Every third year, pulses catch price-fire: Crisil

Rating agency today said in a report that inflation has come down sharply this year for three reasons - the decline in global crude oil and commodity prices, sluggish domestic demand conditions, and softening food inflation.

Of these, the biggest contributor to the decline in the consumer price inflation (CPI) has been food prices.

Carrying a 39.1 per cent weight in the CPI, food inflation is down to 4.1 per cent so far this fiscal compared with 7.6 per cent in the same period last fiscal.

But while nearly all food components are seeing a decline in inflation, pulses inflation has seen the sharpest spike in a decade.

The CPI and WPI inflation for pulses was 42.2 per cent and 53 per cent, respectively in October.

"Data shows a clear pattern of spike in pulses inflation every third year," said Crisil. "This year though, the peak is higher than the previous two peaks.

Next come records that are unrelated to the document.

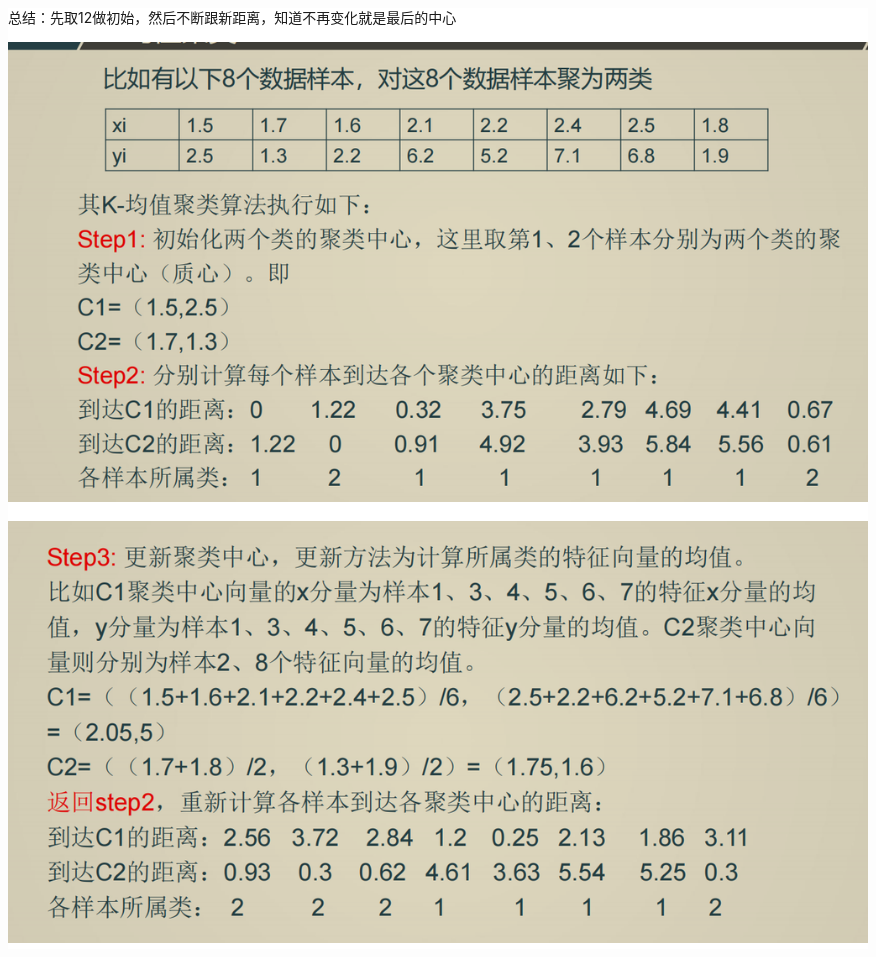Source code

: 总结：先取12做初始，然后不断跟新距离，知道不再变化就是最后的中心

![image-20241201192152989](https://raw.githubusercontent.com/xiechen274/ChenCsNote/images/images/image-20241201192152989.png)

![image-20241201192250747](https://raw.githubusercontent.com/xiechen274/ChenCsNote/images/images/image-20241201192250747.png)


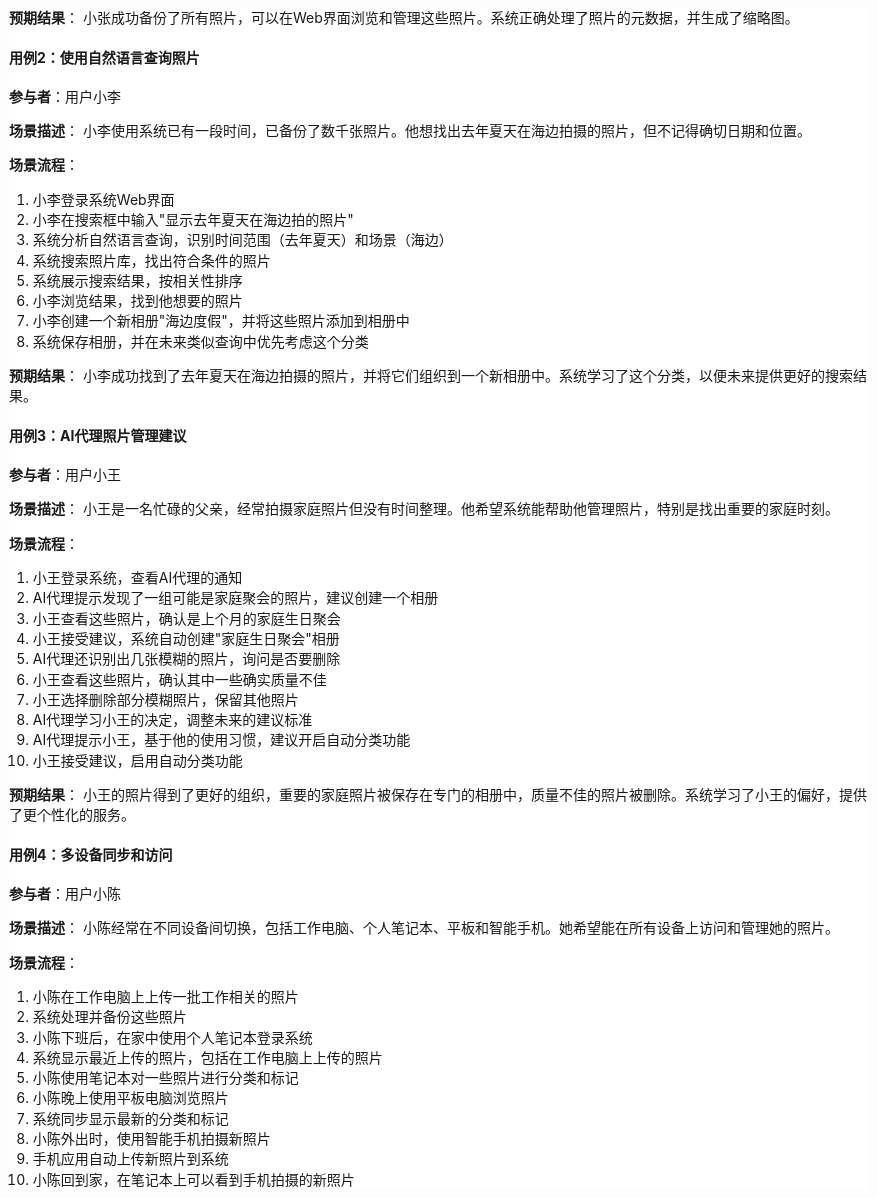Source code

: **预期结果**：
小张成功备份了所有照片，可以在Web界面浏览和管理这些照片。系统正确处理了照片的元数据，并生成了缩略图。

#### 用例2：使用自然语言查询照片

**参与者**：用户小李

**场景描述**：
小李使用系统已有一段时间，已备份了数千张照片。他想找出去年夏天在海边拍摄的照片，但不记得确切日期和位置。

**场景流程**：
1. 小李登录系统Web界面
2. 小李在搜索框中输入"显示去年夏天在海边拍的照片"
3. 系统分析自然语言查询，识别时间范围（去年夏天）和场景（海边）
4. 系统搜索照片库，找出符合条件的照片
5. 系统展示搜索结果，按相关性排序
6. 小李浏览结果，找到他想要的照片
7. 小李创建一个新相册"海边度假"，并将这些照片添加到相册中
8. 系统保存相册，并在未来类似查询中优先考虑这个分类

**预期结果**：
小李成功找到了去年夏天在海边拍摄的照片，并将它们组织到一个新相册中。系统学习了这个分类，以便未来提供更好的搜索结果。

#### 用例3：AI代理照片管理建议

**参与者**：用户小王

**场景描述**：
小王是一名忙碌的父亲，经常拍摄家庭照片但没有时间整理。他希望系统能帮助他管理照片，特别是找出重要的家庭时刻。

**场景流程**：
1. 小王登录系统，查看AI代理的通知
2. AI代理提示发现了一组可能是家庭聚会的照片，建议创建一个相册
3. 小王查看这些照片，确认是上个月的家庭生日聚会
4. 小王接受建议，系统自动创建"家庭生日聚会"相册
5. AI代理还识别出几张模糊的照片，询问是否要删除
6. 小王查看这些照片，确认其中一些确实质量不佳
7. 小王选择删除部分模糊照片，保留其他照片
8. AI代理学习小王的决定，调整未来的建议标准
9. AI代理提示小王，基于他的使用习惯，建议开启自动分类功能
10. 小王接受建议，启用自动分类功能

**预期结果**：
小王的照片得到了更好的组织，重要的家庭照片被保存在专门的相册中，质量不佳的照片被删除。系统学习了小王的偏好，提供了更个性化的服务。

#### 用例4：多设备同步和访问

**参与者**：用户小陈

**场景描述**：
小陈经常在不同设备间切换，包括工作电脑、个人笔记本、平板和智能手机。她希望能在所有设备上访问和管理她的照片。

**场景流程**：
1. 小陈在工作电脑上上传一批工作相关的照片
2. 系统处理并备份这些照片
3. 小陈下班后，在家中使用个人笔记本登录系统
4. 系统显示最近上传的照片，包括在工作电脑上上传的照片
5. 小陈使用笔记本对一些照片进行分类和标记
6. 小陈晚上使用平板电脑浏览照片
7. 系统同步显示最新的分类和标记
8. 小陈外出时，使用智能手机拍摄新照片
9. 手机应用自动上传新照片到系统
10. 小陈回到家，在笔记本上可以看到手机拍摄的新照片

There are several factors behind high inflation in pulses in general and its frequent spikes.

A price-spike cycle usually begins with a monsoon shock that hurts production. Given that demand-side factors in recent years have been strong, supply shortfall pushes up market prices.

In many of these years, high global pulses prices have meant that imports provided little comfort to domestic prices. In fact, higher global prices lend impetus to exports.

This was especially true during fiscals 2011 and 2012 when global food prices rose nearly 18 per cent and 10 per cent, respectively.

Around the same period, domestically, rural wages surged 20 per cent on average, pushing up farm labour cost and demand.

In this scenario, both to disincentivise exports and to cover rising production costs, the government announced large increases in minimum support prices (MSPs), which tend to act as a floor for market prices.

MSPs were up 12-18 per cent in fiscals 2011 and 2013, which kept prices high.

Another reason is, over time, supply of pulses has failed to catch up with demand.

Production remained stagnant for nearly seven years since fiscal 2004, while demand accelerated, causing per-capita availability of pulses to decline and prices to spiral.

Although there was some policy push to production after 2010, yields  have remained low because of weather shocks, low irrigation cover, and lack of access to latest production technologies.

Pulses account for about 20 per cent of area under foodgrain production, but less than 10 per cent of foodgrain output.

Also, over time, production of pulses has failed to catch up with demand. Output has grown less than 2 per cent average in the last 20 years, while acreage has grown even lesser at 0.8 per cent, as a result of which yield rose only 0.9 per cent.